Flu season is around the corner. Influenza viruses cause the flu, and infection is spread through respiratory routes. Here is what you need to know in preparation.
• Sudden onset (symptoms start and worsen over several hours)
• Persistent fever
• Muscle aches
• Fatigue, general malaise
• Nausea or vomiting
• Chills, shakes, and sweating
The flu is also contagious, with adults capable of spreading the virus up to 7 days following onset of symptoms, and children for up to 10 days.
It is common to confuse flu symptoms with cold symptoms. With the seasonal cold, symptoms generally progress slower, and are accompanied by:
• Stuffy nose
• Sore throat
• Milder cough that takes longer to develop
• Fatigue, weakness and muscle aches can occur but are generally milder
Don’t get the flu this year: Get Vaccinated!
If you haven’t been vaccinated yet, plan to get your annual flu shot at your healthcare provider or pharmacy. Pharmacies can provide this service in most states.
Studies show that the influenza vaccine is proven to decrease outbreaks, decrease severity and prevent spread of the virus. Some recent studies have even suggested a cardiovascular benefit from the flu shot.
The flu season peaks between January to March. However, last year the flu season did start early with cases reported in November and December. This left many institutes underprepared and overwhelmed, and lead to numerous hospitalizations and several deaths.
The best time to get vaccinated is between September and October.
This will give your body time to build up immunity to the virus in time for the peak of the flu season and will cover you if the season starts early. The vaccine will cover you for about 8 to 10 months, but your body takes around 2 to 4 weeks to start developing immunity. You’ll still be susceptible to infection during that time, so it’s important to get your shot early enough.
Who should get vaccinated?
Currently all patients above the age of 6 months are encouraged to receive the vaccination, unless you’ve had a severe reaction to a previous vaccine or if you developed Guillain-Barre Syndrome post-vaccination. If you are acutely ill (currently sick), you should wait for your condition to improve before getting the vaccine.

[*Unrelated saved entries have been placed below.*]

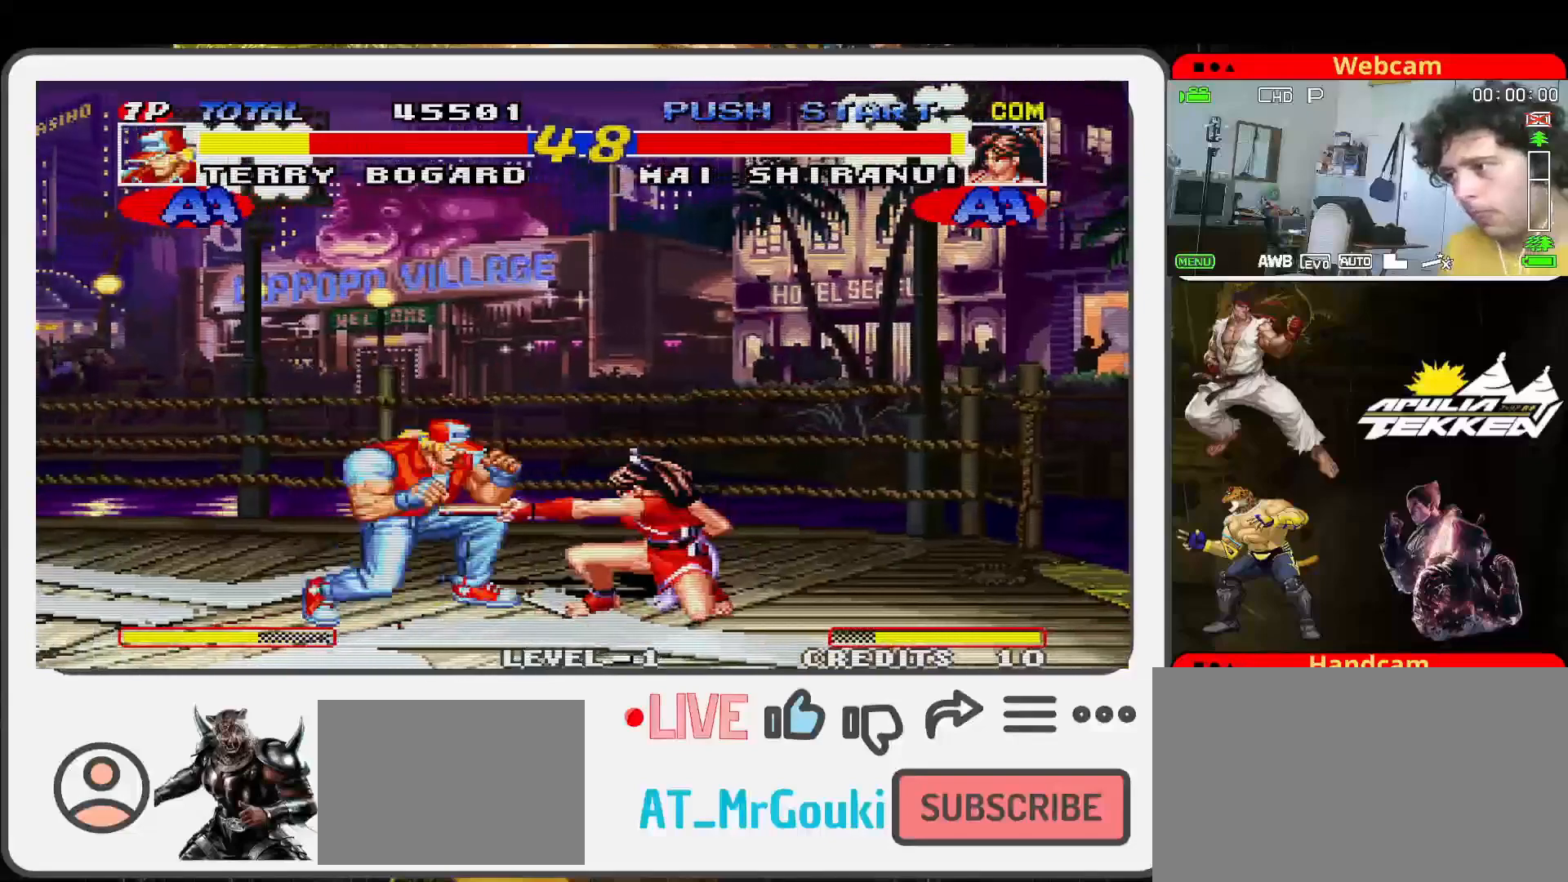
{"dt_ms": 500, "buttons": ["TRIANGLE"], "left_stick": "down-left", "events": [[133, "TRIANGLE", "down"], [267, "TRIANGLE", "up"], [433, "TRIANGLE", "down"]]}
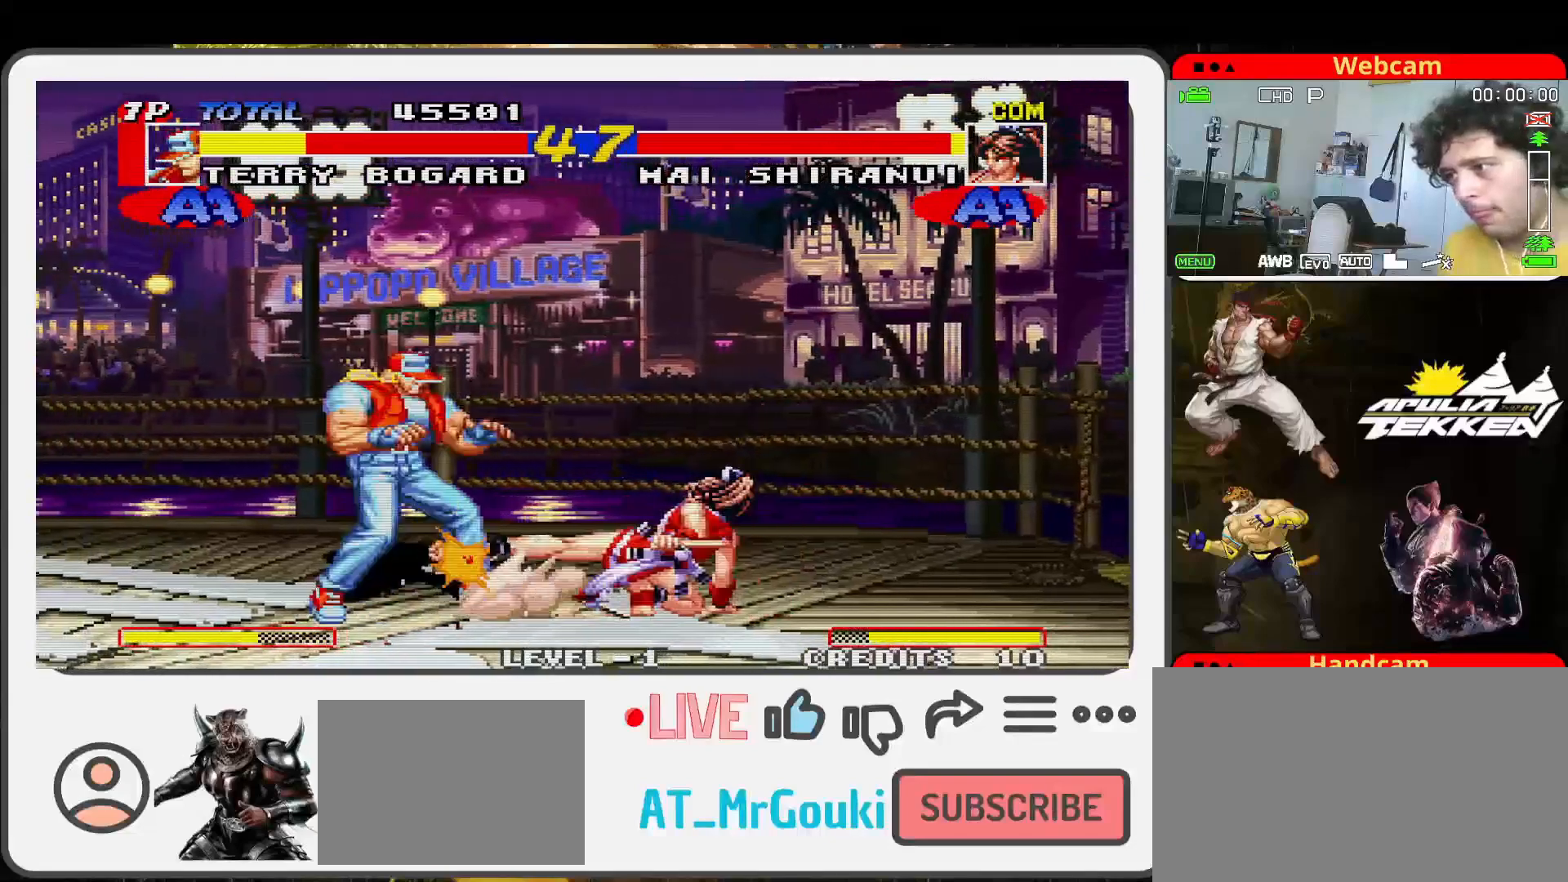
{"dt_ms": 500, "buttons": [], "left_stick": "center", "events": [[33, "TRIANGLE", "up"], [267, "left_stick", "left"], [433, "left_stick", "center"]]}
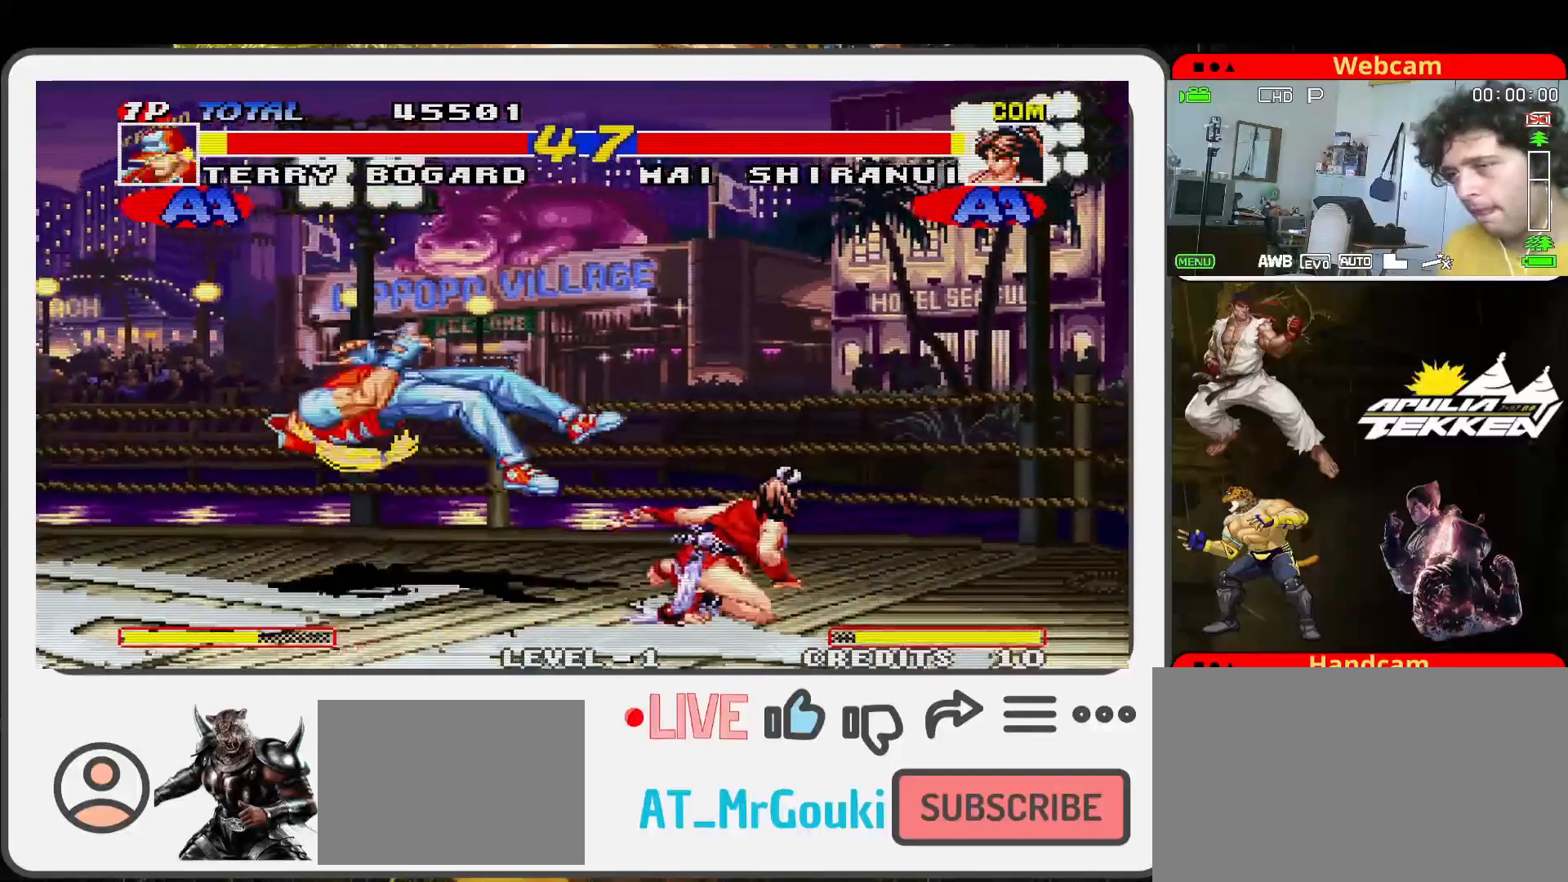
{"dt_ms": 500, "buttons": [], "left_stick": "center", "events": []}
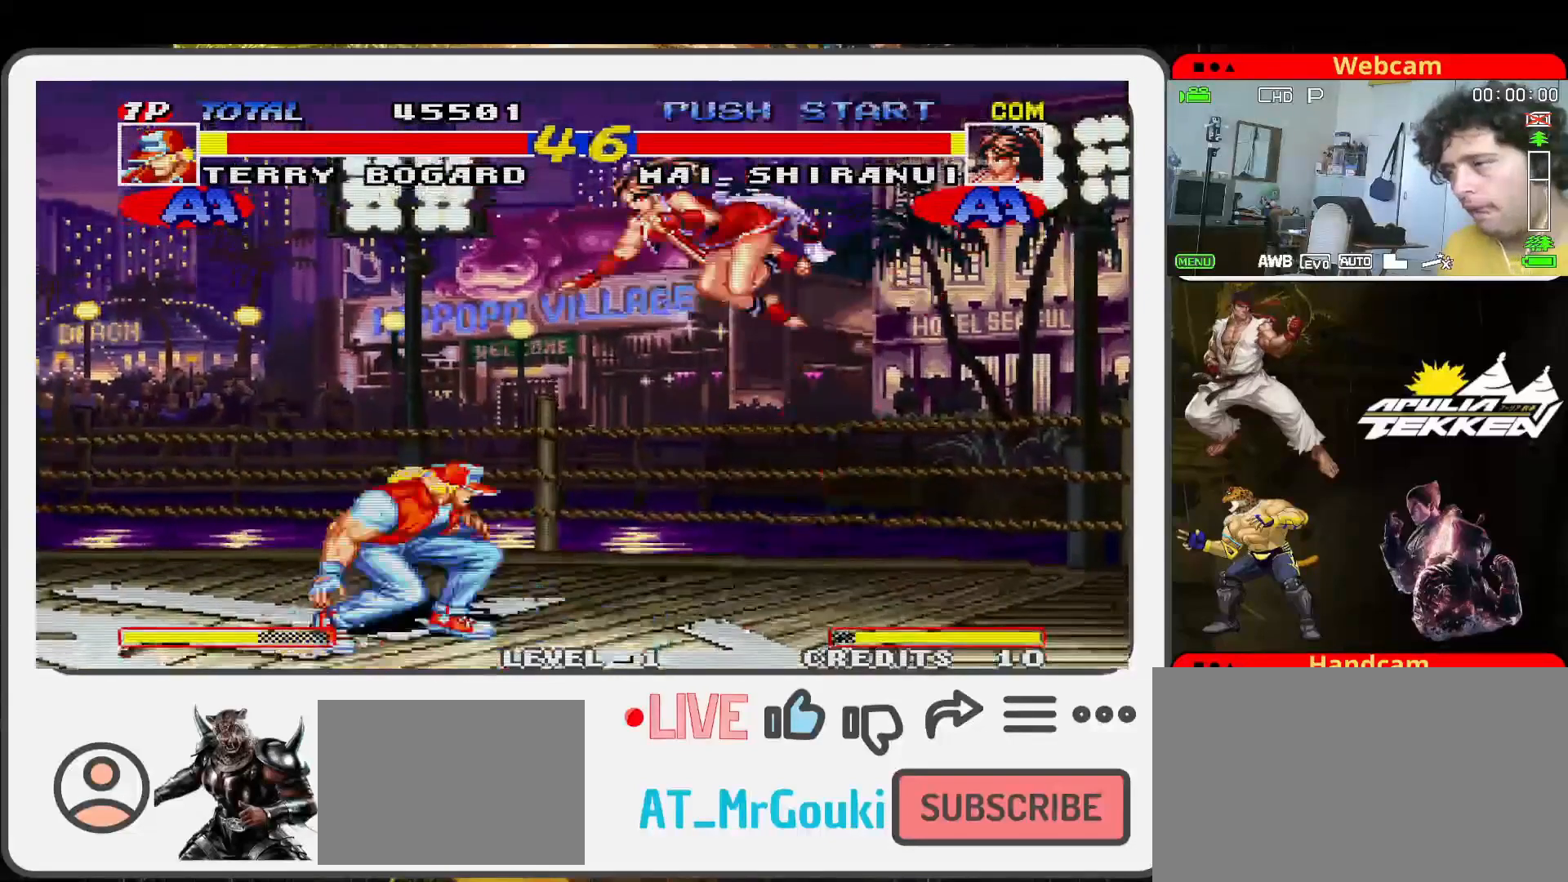
{"dt_ms": 500, "buttons": ["SQUARE", "TRIANGLE"], "left_stick": "down-left", "events": [[200, "TRIANGLE", "down"], [267, "left_stick", "down-left"], [300, "SQUARE", "down"], [333, "TRIANGLE", "up"], [433, "SQUARE", "up"], [433, "TRIANGLE", "down"], [500, "SQUARE", "down"]]}
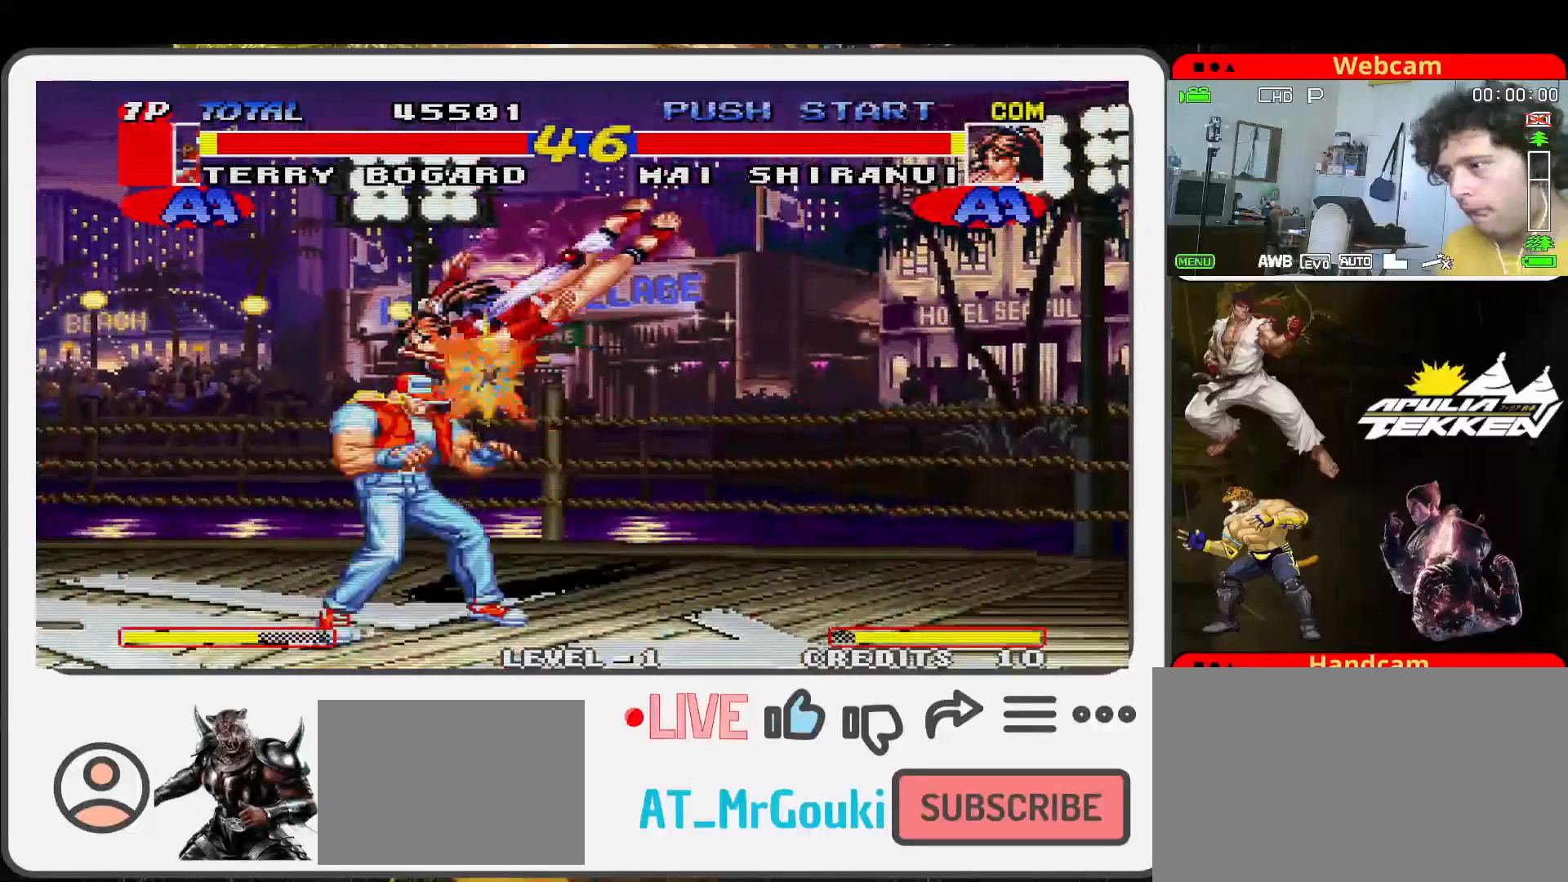
{"dt_ms": 500, "buttons": ["SQUARE"], "left_stick": "down-right", "events": [[67, "TRIANGLE", "up"], [133, "SQUARE", "up"], [167, "TRIANGLE", "down"], [233, "SQUARE", "down"], [267, "TRIANGLE", "up"], [333, "SQUARE", "up"], [333, "TRIANGLE", "down"], [333, "left_stick", "down"], [433, "SQUARE", "down"], [433, "TRIANGLE", "up"], [433, "left_stick", "down-right"]]}
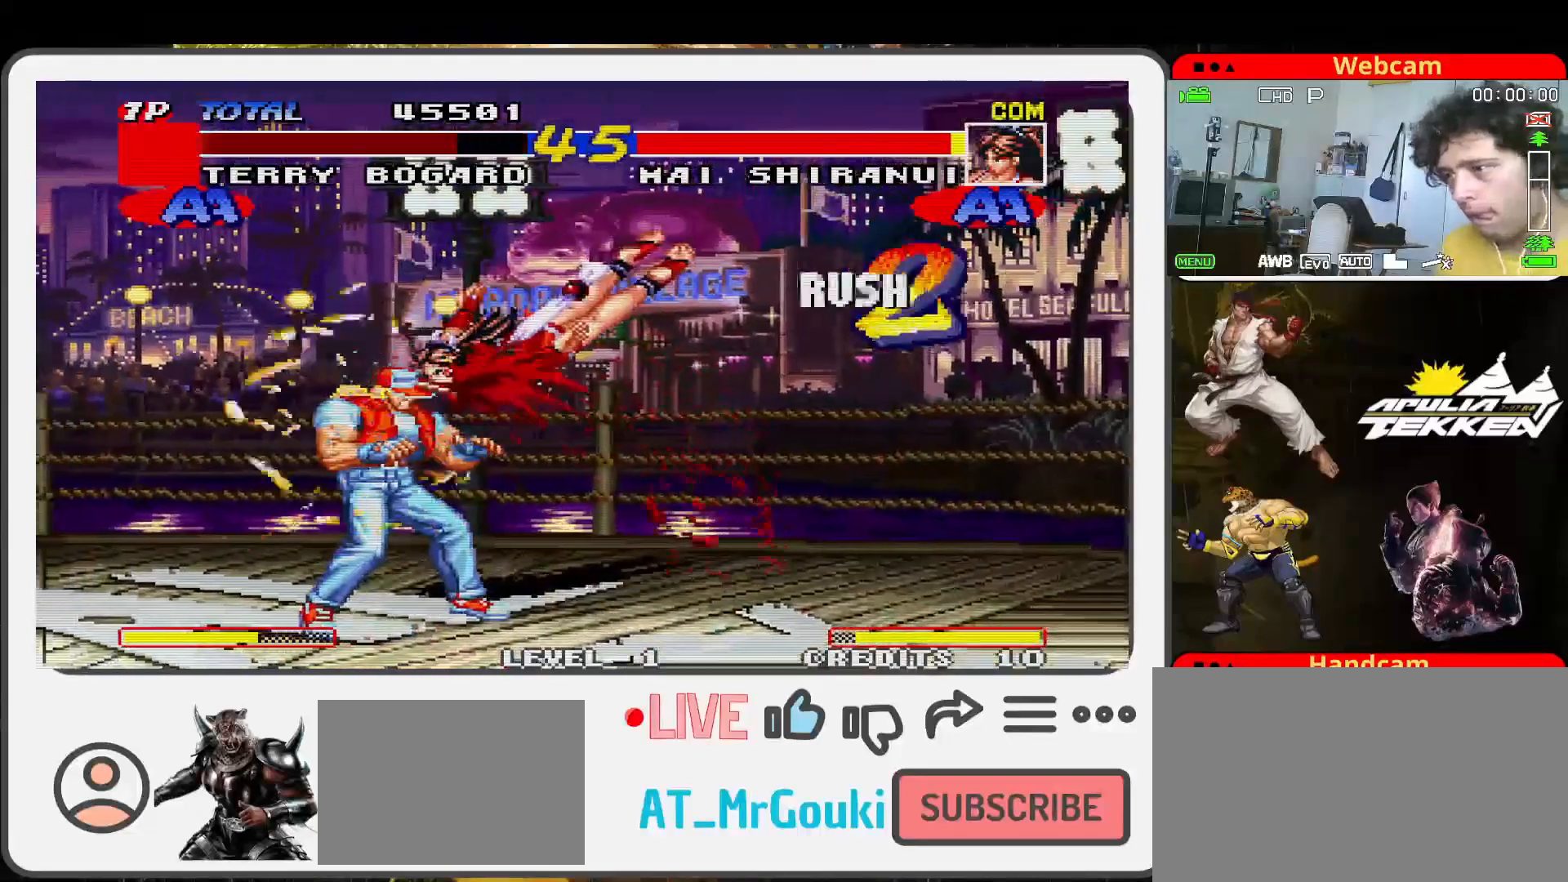
{"dt_ms": 500, "buttons": ["SQUARE"], "left_stick": "down-left", "events": [[33, "SQUARE", "up"], [133, "left_stick", "down"], [167, "TRIANGLE", "down"], [200, "left_stick", "down-left"], [233, "SQUARE", "down"], [267, "TRIANGLE", "up"], [333, "SQUARE", "up"], [400, "TRIANGLE", "down"], [433, "SQUARE", "down"], [500, "TRIANGLE", "up"]]}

However, most pharmacies do not provide vaccinations to young children, who should be vaccinated under the guidance of a pediatrician.
If you are considered a high-risk patient then it is especially important to get vaccinated. Patients that are high risk are at an increase risk for having severe infections that may require hospitalization, and include: children (younger than 5), the elderly (older than 65), and people with certain conditions including pregnancy, immunosuppression, asthma, kidney disease, diabetes, and cardiovascular disease.
What else do I need to know?
Check with your insurance company about billing for the vaccination. Some will only cover the service in clinics, pharmacies or specific locations. Most pharmacies that do give the vaccine can bill your insurance for it though. If you need to pay out of pocket, the flu vaccine can range from $30 – $40. Also check with your pharmacy or provider regarding availability, as supply levels can vary and may run out quickly.